Stated task 1: In the passage on the sugar-sweetened beverage tax, on what date did the NCS begin implementing the tax on companies producing SSBs?

Start Text to read

The commencement of the exercise was disclosed at an interactive session at a Policy Breakfast Meeting in Abuja yesterday by the Chief Superintendent of Customs, Department of Excise, Free Trade Zone and Industrial Incentives, Mr Dennis Ituma.
Naija News understands that the meeting was organised by the National Action on Sugar Reduction to proffer ways to implement taxes and other interventions to reduce SSBs consumption in the country.
According to Ituma, the NCS had started the implementation of taxing all companies producing SSBs on June 1st, 2022, this he said started with the sensitisation of the companies on the need for the taxation.
He said: “The N10 per litre of Sugar-Sweetened Beverages has been implemented on June 1, by July 21, all excise duties must have been collected and paid into the federation account.

End Text to read

Stated task 2: Update the stretch of records from the line containing "pose: elev=83.5 azim=244.3" through the line containing "Dot at: occluded", replacing "roll" with "tilt" and keeping everything else the same. Return only those lines.

Start Information shown

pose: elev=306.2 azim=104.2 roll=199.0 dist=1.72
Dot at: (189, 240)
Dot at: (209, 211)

End Information shown
Start Information shown

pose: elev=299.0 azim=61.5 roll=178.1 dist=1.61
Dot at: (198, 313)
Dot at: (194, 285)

End Information shown
Start Information shown

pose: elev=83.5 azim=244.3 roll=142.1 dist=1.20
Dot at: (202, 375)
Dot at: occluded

End Information shown

Task solution 1: June 1, 2022.

Task solution 2:
pose: elev=83.5 azim=244.3 tilt=142.1 dist=1.20
Dot at: (202, 375)
Dot at: occluded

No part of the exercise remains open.